Notice I have mapped ‘ə’ with an alphabet ‘a’, whereas you won’t find any direct mapping of
‘ə’ to ‘a’ in the above mentioned IPA -> English mapping. This is because English language
does not support short vowels, so I used my best guess to create this mapping. It’s an open-
ended thing and you are free to create your own rules e.g. one could argue that his/her
system Romanize ‫ اَ ْش َرفی‬as ‘ashrafe’ or ‘ashrafy’, which is fine. However, if your system
Romanize it as ‘ashrafa’, this is seemingly incorrect.

Part 3:
In this part you will reverse your pipeline (rules) of part 2 and apply them to convert Roman
words to Urdu. Your program should take input (i.e. Roman words) from input.txt and write
output (i.e. Urdu words) in output.txt.

Submission Instructions:
Submit your code (.py) files, outputs (.txt) for each part. The name of each file should start
with your roll number e.g. your_roll_number_part1.py
Outputs:
- For part 1, submit the output of your system (i.e. phonemic transcription) on the
provided list of 50 words and report the WER
- For part 2, submit the Romanization of the same 50 words provided in part 1
- For part 3, you can design your own test cases. Submit both input.txt (i.e. the
Romanized words) and output.txt (i.e. the corresponding Urdu words)
Zip all the files and name it as `your_roll_number.zip` and submit it to LMS.

Plagiarism Policy:
All work (e.g. code, experiments, writing etc.) MUST be done independently.
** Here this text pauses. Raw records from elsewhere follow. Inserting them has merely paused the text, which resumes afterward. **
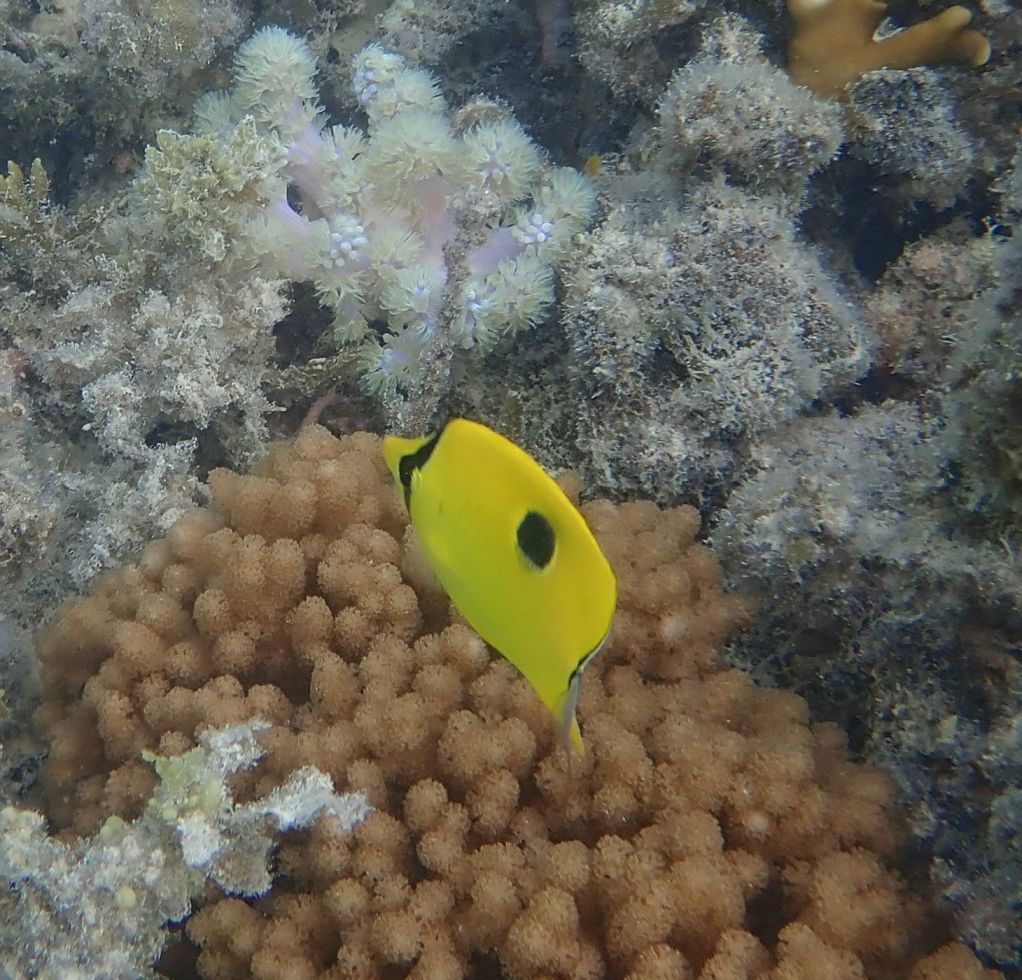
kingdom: Animalia
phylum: Chordata
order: Perciformes
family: Chaetodontidae
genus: Chaetodon
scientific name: Chaetodon interruptus
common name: Yellow teardrop butterflyfish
Any plagiarism
or cheating of work from others or the internet will be immediately referred to the DC. If you
are confused about what constitutes plagiarism, it is YOUR responsibility to consult with the
instructor or the TA in a timely manner. No “after the fact” negotiations will be possible. The
only way to guarantee that you do not lose marks is “DO NOT LOOK AT ANYONE ELSE'S
CODE, WORK OR WRITE-UP NOR DISCUSS IT WITH THEM”.

Late Days Policy:


The deadline of the assignment is final. However, in order to accommodate all the 11th hour
issues there is a late submission policy i.e. you can submit your assignment within 3 days
after the deadline with 25% deduction each day.